Just as important, they became conveyor belts for new recruits who were sent to Afghanistan’s training camps and the conflicts in Bosnia and Chechnya during the 1990s. One of their goals was to produce a new generation of ideologically conscious and militarily experienced jihadists that would ultimately wage a revolutionary struggle against their own regimes.
While some of these factors have receded into history, others have emerged to make the threat of radicalisation in and from North Africa ever present. These include:
- The persistent feelings of alienation and marginalisation by a great number of North African youth in Europe and the Maghreb countries.
- The resurgence of the al-Qaeda organisation on the Afghanistan-Pakistan border.
- The spread of radical Islamist ideology on the Internet.
- The potential return of jihadists from Iraq.
- The resurgence of radical Islamist groups in the form of AQIM.

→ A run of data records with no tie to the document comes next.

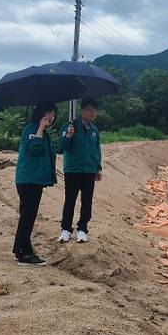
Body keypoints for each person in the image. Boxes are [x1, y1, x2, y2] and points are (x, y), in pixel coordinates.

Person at [13, 102, 58, 266]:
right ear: (40, 113)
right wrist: (40, 128)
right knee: (28, 217)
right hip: (28, 180)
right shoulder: (32, 129)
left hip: (34, 179)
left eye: (53, 114)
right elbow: (34, 149)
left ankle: (19, 249)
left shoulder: (42, 131)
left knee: (27, 216)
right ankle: (24, 255)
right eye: (48, 113)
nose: (51, 117)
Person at [58, 97, 102, 243]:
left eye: (95, 111)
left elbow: (97, 150)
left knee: (87, 201)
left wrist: (98, 167)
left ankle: (82, 229)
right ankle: (66, 229)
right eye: (90, 110)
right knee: (70, 200)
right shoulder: (70, 125)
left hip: (89, 170)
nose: (92, 113)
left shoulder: (94, 130)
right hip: (73, 169)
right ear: (82, 110)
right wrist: (69, 135)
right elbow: (62, 146)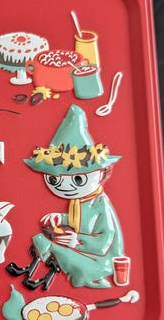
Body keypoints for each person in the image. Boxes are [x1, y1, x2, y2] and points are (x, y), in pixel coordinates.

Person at [7, 104, 124, 289]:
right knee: (41, 239)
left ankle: (45, 277)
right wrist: (61, 218)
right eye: (54, 180)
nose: (65, 187)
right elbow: (83, 221)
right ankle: (30, 271)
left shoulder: (100, 203)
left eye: (78, 179)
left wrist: (77, 241)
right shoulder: (79, 202)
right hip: (82, 249)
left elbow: (105, 241)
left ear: (102, 173)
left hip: (98, 259)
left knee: (55, 247)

The threat from North African networks will undoubtedly grow if we do not take seriously the immensity of the threats and deepen our cooperation with our partners in Europe and the Maghreb region.
Horn of Africa
Let me say a few words about the Horn of Africa. The roots of radicalisation and terrorism in this region are not a mystery. They include:
- Political marginalisation of Muslims in predominantly non-Muslim states.
- Spread of radical fundamentalist doctrines from the Middle East.
- High levels of poverty, corruption and poor governance.
- Social, ethnic and political instability in places like Darfur and Somalia.
- Limited state capacity to monitor porous borders.
- Ubiquity of arms dealing.
As long as these conditions persist, local violence will emerge and international terrorists will be attracted to the Horn of Africa.
The solutions to these problems are complex and cannot be carried out by African states alone. Combating terrorism in Africa entails building and improving economic capacity and infrastructure, promoting good governance, rolling back warlords, providing good-will assistance, disseminating moderation through education and local media, and improving intelligence on groups and emerging alliances between local groups and transnational terrorists.
Al-Qaeda has a limited presence in the Horn of Africa today, but it could exploit the region’s many vulnerabilities to create an operational platform through which to recruit, train and form local jihadist groups. As is the case with North Africa, we must reach out to our allies in the spirit of cooperation and capacity-building to ensure that al-Qaeda’s presence in the Horn of Africa remains limited.
Despite recent successes, the threat from Islamic radicals and terrorists has not been fully eliminated. In certain aspects, this threat may prove greater and more difficult to detect and defeat. It is imperative that the struggle against violent radicalisation continues.
Over the next two days, as you address questions regarding violent Islamic radicalisation, I must reiterate that the vast majority of Muslims living in Europe, Africa and elsewhere have no radical agenda. Unfortunately, the hateful actions of violent extremists who constitute a tiny minority in the Muslim community sometimes may cause some to overlook this reality.
In conclusion, I want to thank you for this opportunity to address you today. Over the next two days, you will be discussing one of the most important subjects of our generation. While recognising our successes, we also recognise that challenges remain, I thank you all for coming together in effort to take on these challenges and I wish you a successful conference.